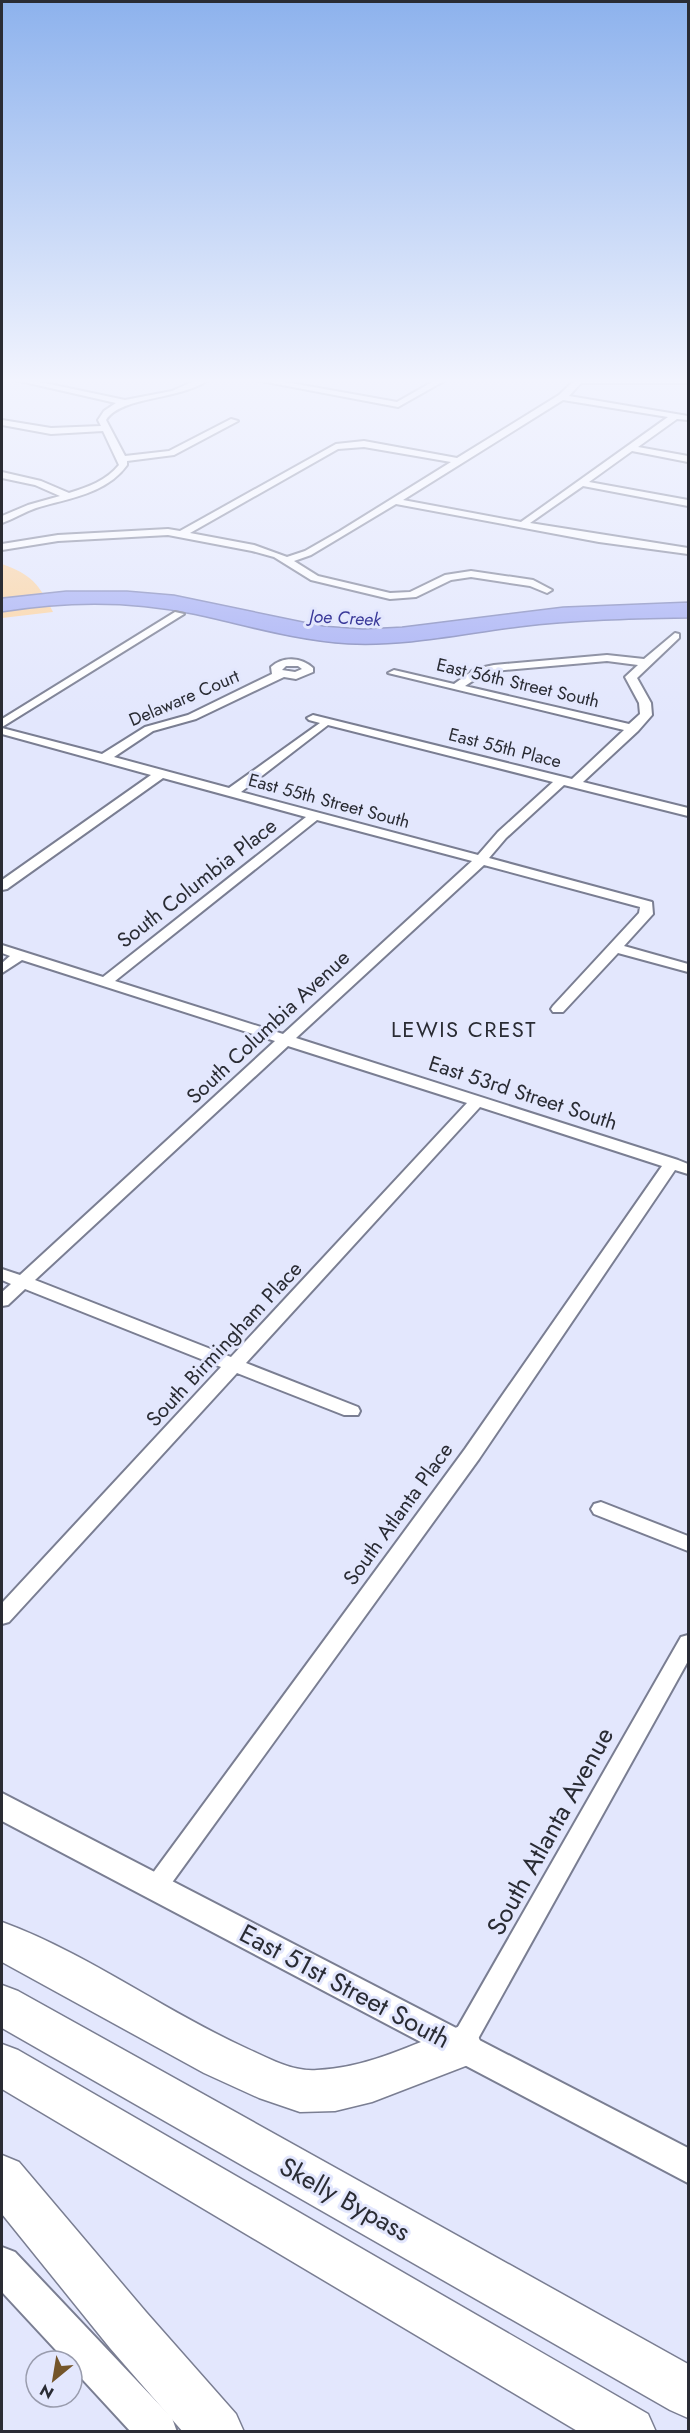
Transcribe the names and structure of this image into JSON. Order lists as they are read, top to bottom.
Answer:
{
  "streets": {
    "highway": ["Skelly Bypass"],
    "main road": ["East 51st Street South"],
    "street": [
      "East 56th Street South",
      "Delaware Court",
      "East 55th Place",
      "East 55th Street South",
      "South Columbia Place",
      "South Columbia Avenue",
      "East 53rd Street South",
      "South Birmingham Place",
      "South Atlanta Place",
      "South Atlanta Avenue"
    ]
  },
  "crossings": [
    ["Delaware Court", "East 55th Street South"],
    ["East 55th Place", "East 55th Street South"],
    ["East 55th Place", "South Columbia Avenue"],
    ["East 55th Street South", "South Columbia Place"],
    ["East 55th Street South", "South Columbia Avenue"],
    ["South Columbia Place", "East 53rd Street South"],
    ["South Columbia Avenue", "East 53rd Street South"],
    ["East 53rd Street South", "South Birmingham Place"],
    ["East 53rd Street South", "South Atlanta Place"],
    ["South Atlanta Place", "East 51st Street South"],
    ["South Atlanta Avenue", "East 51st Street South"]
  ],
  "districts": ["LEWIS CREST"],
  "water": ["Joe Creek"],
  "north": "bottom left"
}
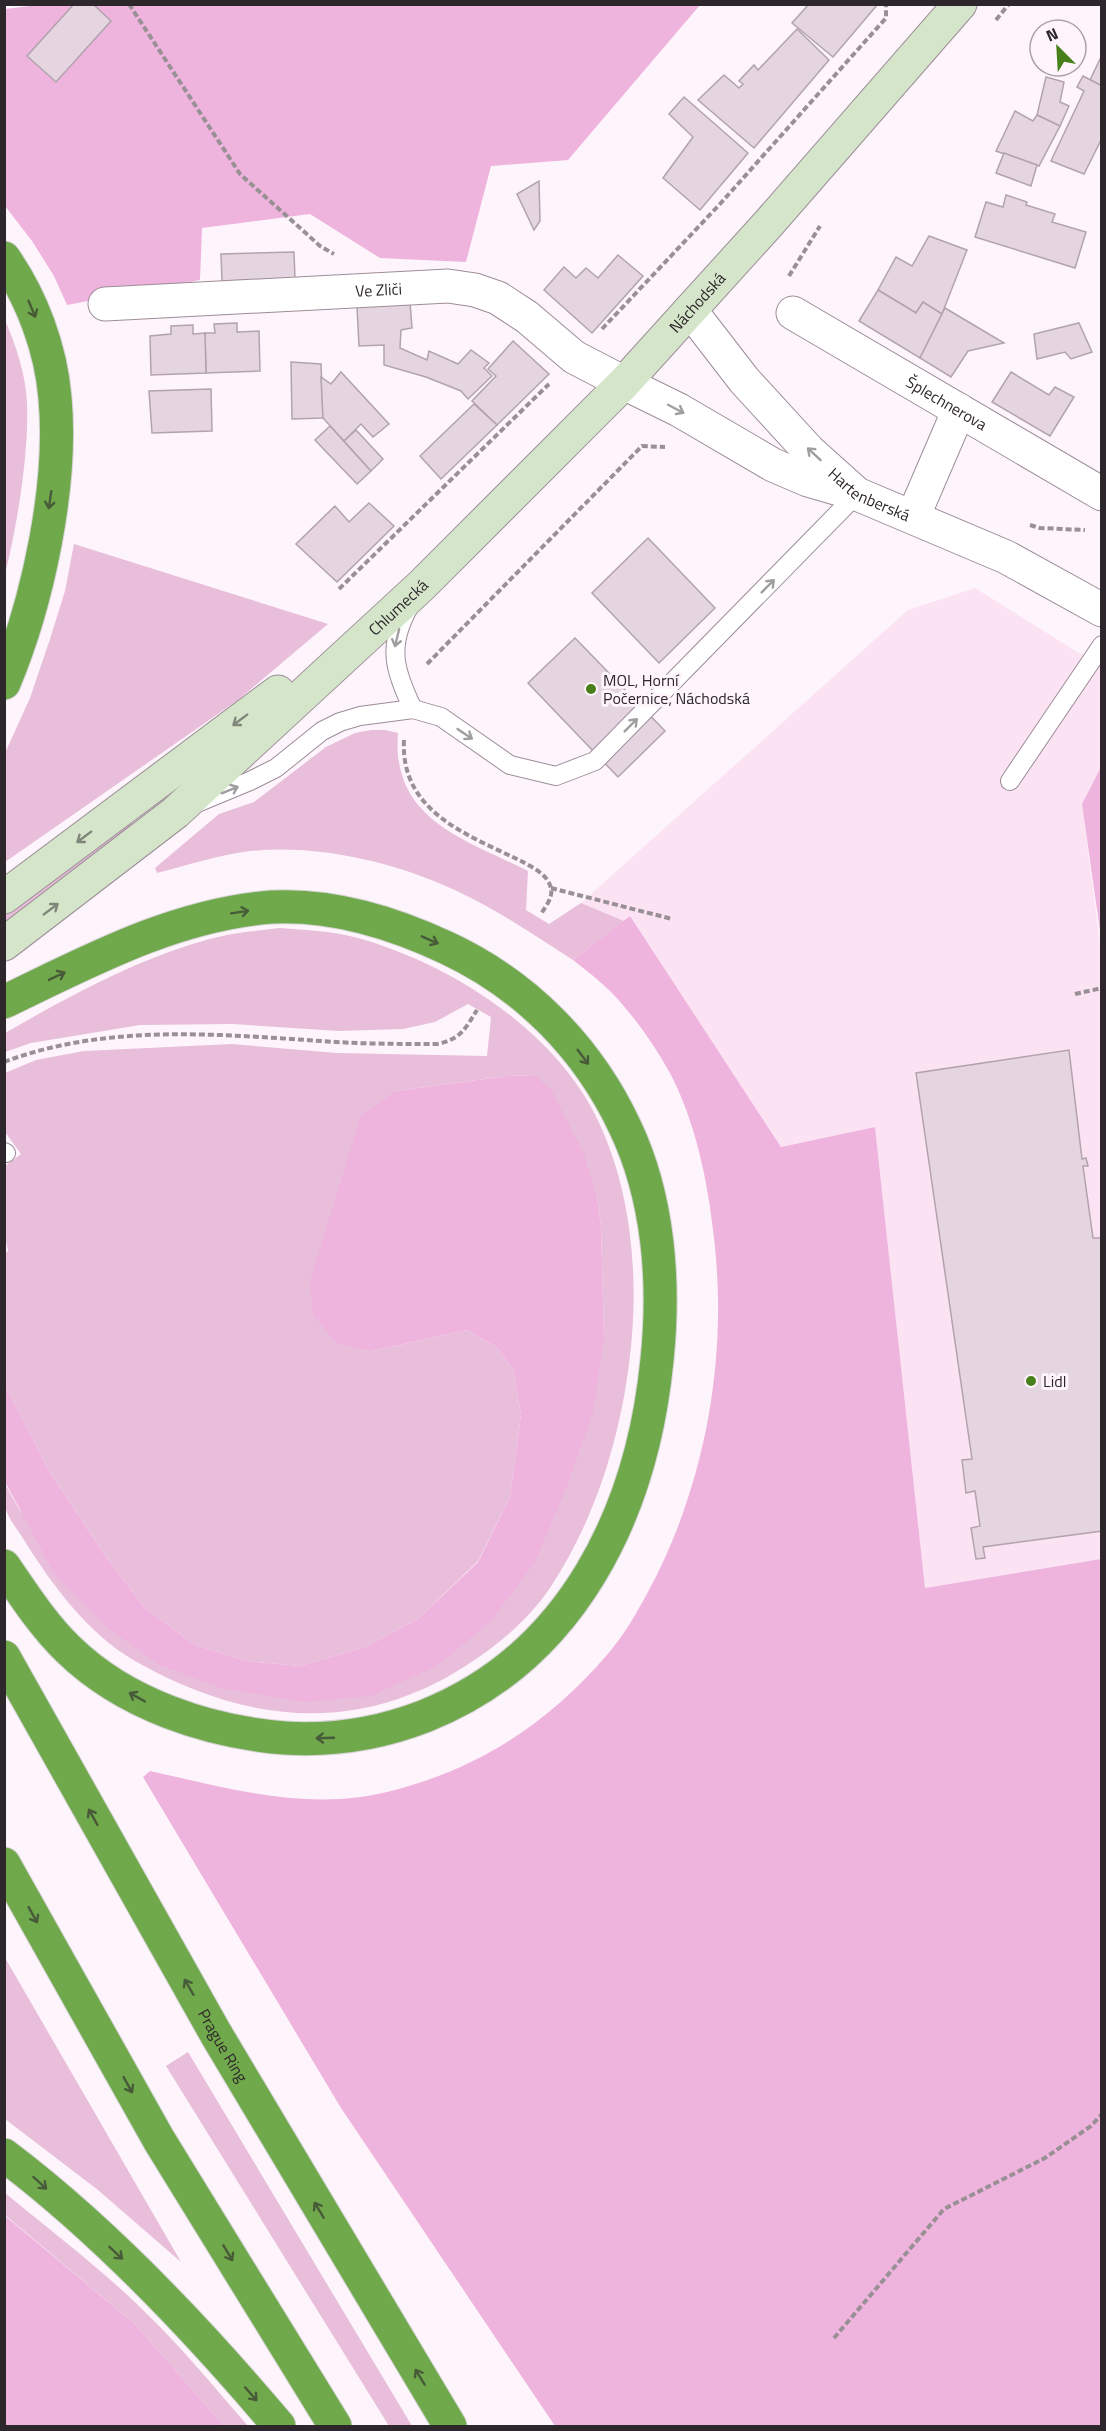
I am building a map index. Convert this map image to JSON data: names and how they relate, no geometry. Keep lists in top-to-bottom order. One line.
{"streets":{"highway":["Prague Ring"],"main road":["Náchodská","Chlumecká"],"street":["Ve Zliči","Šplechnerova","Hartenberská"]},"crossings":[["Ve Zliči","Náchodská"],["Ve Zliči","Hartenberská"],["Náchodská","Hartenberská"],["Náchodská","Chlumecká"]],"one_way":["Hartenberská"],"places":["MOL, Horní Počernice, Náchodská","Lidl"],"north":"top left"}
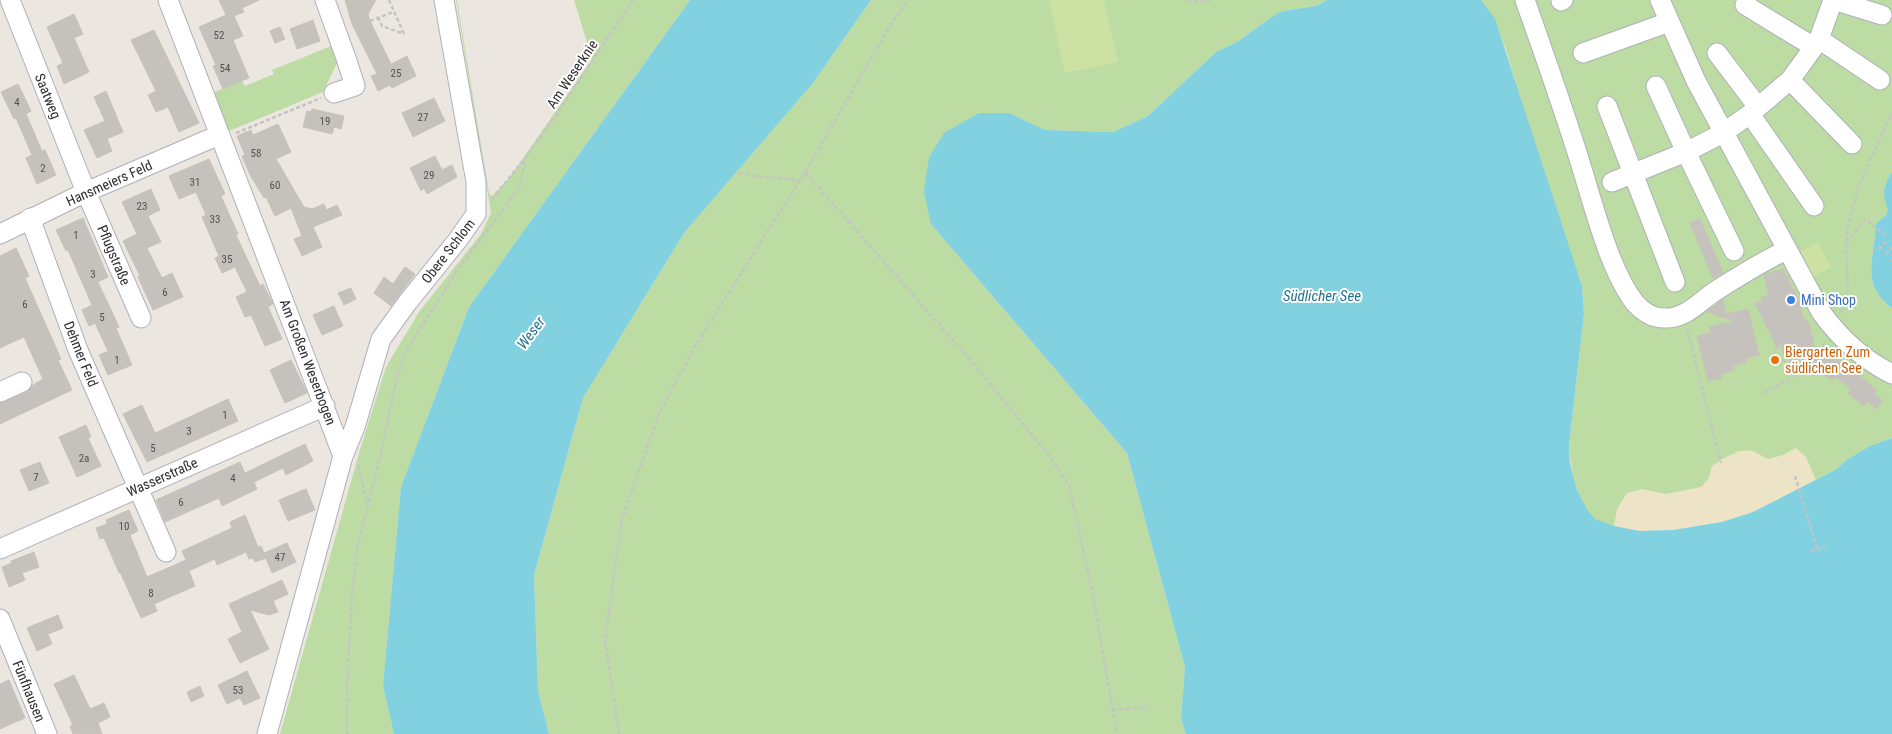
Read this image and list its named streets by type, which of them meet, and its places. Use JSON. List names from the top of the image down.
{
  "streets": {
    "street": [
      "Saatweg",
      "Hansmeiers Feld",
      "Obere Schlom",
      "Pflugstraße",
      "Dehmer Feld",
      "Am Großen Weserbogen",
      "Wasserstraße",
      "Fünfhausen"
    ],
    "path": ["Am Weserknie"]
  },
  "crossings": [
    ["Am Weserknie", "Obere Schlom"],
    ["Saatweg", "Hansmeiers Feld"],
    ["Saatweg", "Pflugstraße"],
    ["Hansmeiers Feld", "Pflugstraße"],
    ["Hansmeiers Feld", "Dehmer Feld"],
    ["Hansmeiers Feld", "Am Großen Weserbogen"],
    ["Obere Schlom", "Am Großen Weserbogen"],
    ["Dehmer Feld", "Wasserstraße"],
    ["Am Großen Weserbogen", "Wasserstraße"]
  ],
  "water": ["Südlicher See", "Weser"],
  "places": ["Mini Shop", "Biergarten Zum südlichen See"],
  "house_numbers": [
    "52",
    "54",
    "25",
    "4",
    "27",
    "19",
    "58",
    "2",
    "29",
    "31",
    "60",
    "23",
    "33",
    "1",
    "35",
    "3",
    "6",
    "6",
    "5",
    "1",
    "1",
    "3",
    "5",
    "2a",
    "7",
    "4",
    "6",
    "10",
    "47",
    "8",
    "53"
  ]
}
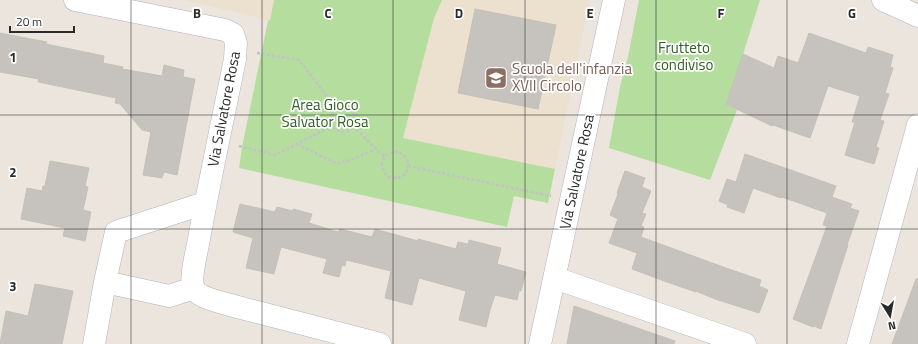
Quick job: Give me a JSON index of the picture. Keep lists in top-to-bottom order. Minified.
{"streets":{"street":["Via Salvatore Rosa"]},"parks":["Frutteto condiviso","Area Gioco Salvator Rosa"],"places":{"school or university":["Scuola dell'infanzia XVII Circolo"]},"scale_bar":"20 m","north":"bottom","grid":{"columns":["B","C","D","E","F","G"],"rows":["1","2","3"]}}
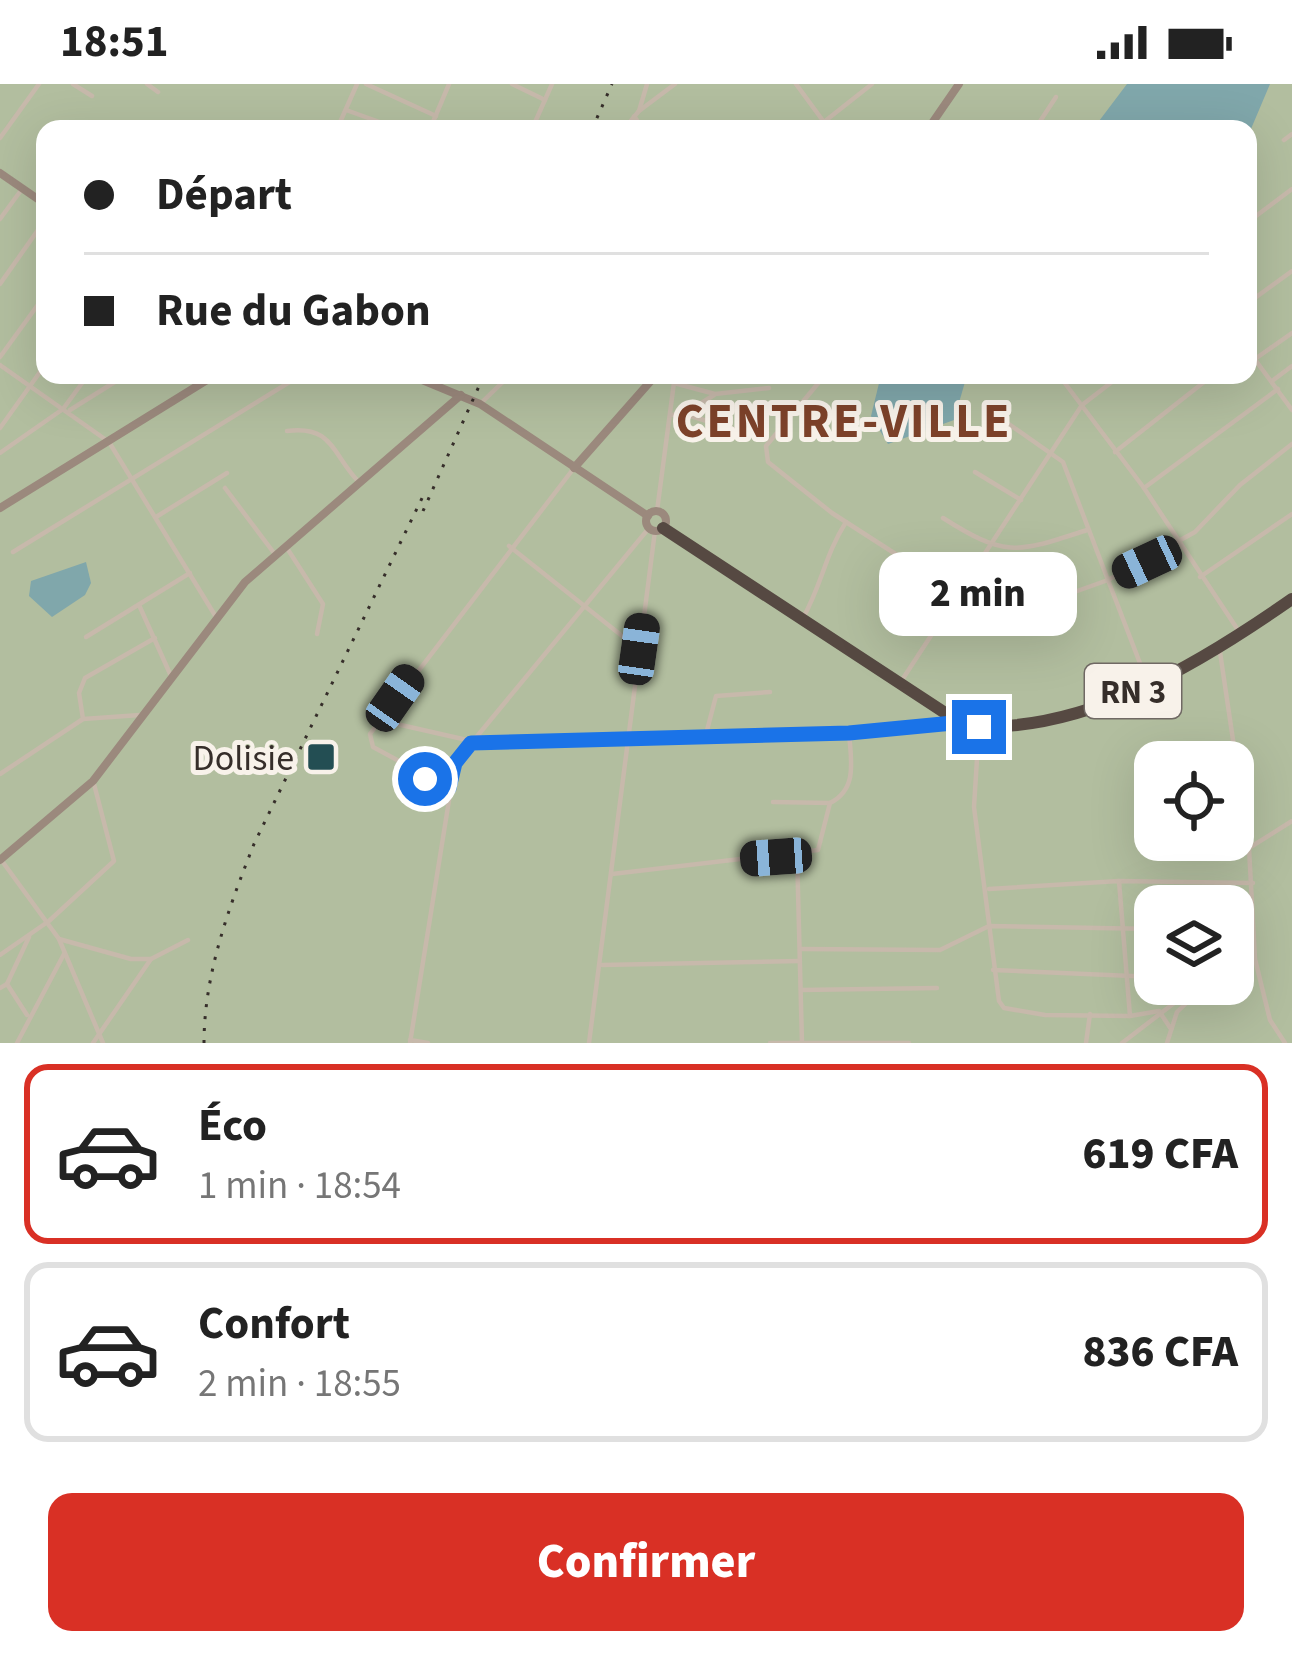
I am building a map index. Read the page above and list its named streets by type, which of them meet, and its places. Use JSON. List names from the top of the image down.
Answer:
++++++++
◆ WHAT TO PRODUCE ◆
Quote the preceding listing precisely and completely, omitting its images.

◆ TASK OUTPUT ◆
Transcribe the names and structure of this image into JSON. Order lists as they are read, top to bottom.
Answer:
{
  "streets": {
    "highway": ["Skelly Bypass"],
    "main road": ["East 51st Street South"],
    "street": [
      "East 56th Street South",
      "Delaware Court",
      "East 55th Place",
      "East 55th Street South",
      "South Columbia Place",
      "South Columbia Avenue",
      "East 53rd Street South",
      "South Birmingham Place",
      "South Atlanta Place",
      "South Atlanta Avenue"
    ]
  },
  "crossings": [
    ["Delaware Court", "East 55th Street South"],
    ["East 55th Place", "East 55th Street South"],
    ["East 55th Place", "South Columbia Avenue"],
    ["East 55th Street South", "South Columbia Place"],
    ["East 55th Street South", "South Columbia Avenue"],
    ["South Columbia Place", "East 53rd Street South"],
    ["South Columbia Avenue", "East 53rd Street South"],
    ["East 53rd Street South", "South Birmingham Place"],
    ["East 53rd Street South", "South Atlanta Place"],
    ["South Atlanta Place", "East 51st Street South"],
    ["South Atlanta Avenue", "East 51st Street South"]
  ],
  "districts": ["LEWIS CREST"],
  "water": ["Joe Creek"],
  "north": "bottom left"
}
I am building a map index. Convert this map image to JSON data: names and how they relate, no geometry. Keep lists in top-to-bottom order. One line.
{"streets":{"highway":["Prague Ring"],"main road":["Náchodská","Chlumecká"],"street":["Ve Zliči","Šplechnerova","Hartenberská"]},"crossings":[["Ve Zliči","Náchodská"],["Ve Zliči","Hartenberská"],["Náchodská","Hartenberská"],["Náchodská","Chlumecká"]],"one_way":["Hartenberská"],"places":["MOL, Horní Počernice, Náchodská","Lidl"],"north":"top left"}
Read this image and list its named streets by type, which of them meet, and its places. Use JSON. List names from the top of the image down.
{
  "streets": {
    "street": [
      "Saatweg",
      "Hansmeiers Feld",
      "Obere Schlom",
      "Pflugstraße",
      "Dehmer Feld",
      "Am Großen Weserbogen",
      "Wasserstraße",
      "Fünfhausen"
    ],
    "path": ["Am Weserknie"]
  },
  "crossings": [
    ["Am Weserknie", "Obere Schlom"],
    ["Saatweg", "Hansmeiers Feld"],
    ["Saatweg", "Pflugstraße"],
    ["Hansmeiers Feld", "Pflugstraße"],
    ["Hansmeiers Feld", "Dehmer Feld"],
    ["Hansmeiers Feld", "Am Großen Weserbogen"],
    ["Obere Schlom", "Am Großen Weserbogen"],
    ["Dehmer Feld", "Wasserstraße"],
    ["Am Großen Weserbogen", "Wasserstraße"]
  ],
  "water": ["Südlicher See", "Weser"],
  "places": ["Mini Shop", "Biergarten Zum südlichen See"],
  "house_numbers": [
    "52",
    "54",
    "25",
    "4",
    "27",
    "19",
    "58",
    "2",
    "29",
    "31",
    "60",
    "23",
    "33",
    "1",
    "35",
    "3",
    "6",
    "6",
    "5",
    "1",
    "1",
    "3",
    "5",
    "2a",
    "7",
    "4",
    "6",
    "10",
    "47",
    "8",
    "53"
  ]
}
Quick job: Give me a JSON index of the picture. Keep lists in top-to-bottom order. Minified.
{"streets":{"street":["Via Salvatore Rosa"]},"parks":["Frutteto condiviso","Area Gioco Salvator Rosa"],"places":{"school or university":["Scuola dell'infanzia XVII Circolo"]},"scale_bar":"20 m","north":"bottom","grid":{"columns":["B","C","D","E","F","G"],"rows":["1","2","3"]}}
I am building a map index. Read the page above and list its named streets by type, which of them meet, and its places. Use JSON. List names from the top of the image down.
Answer:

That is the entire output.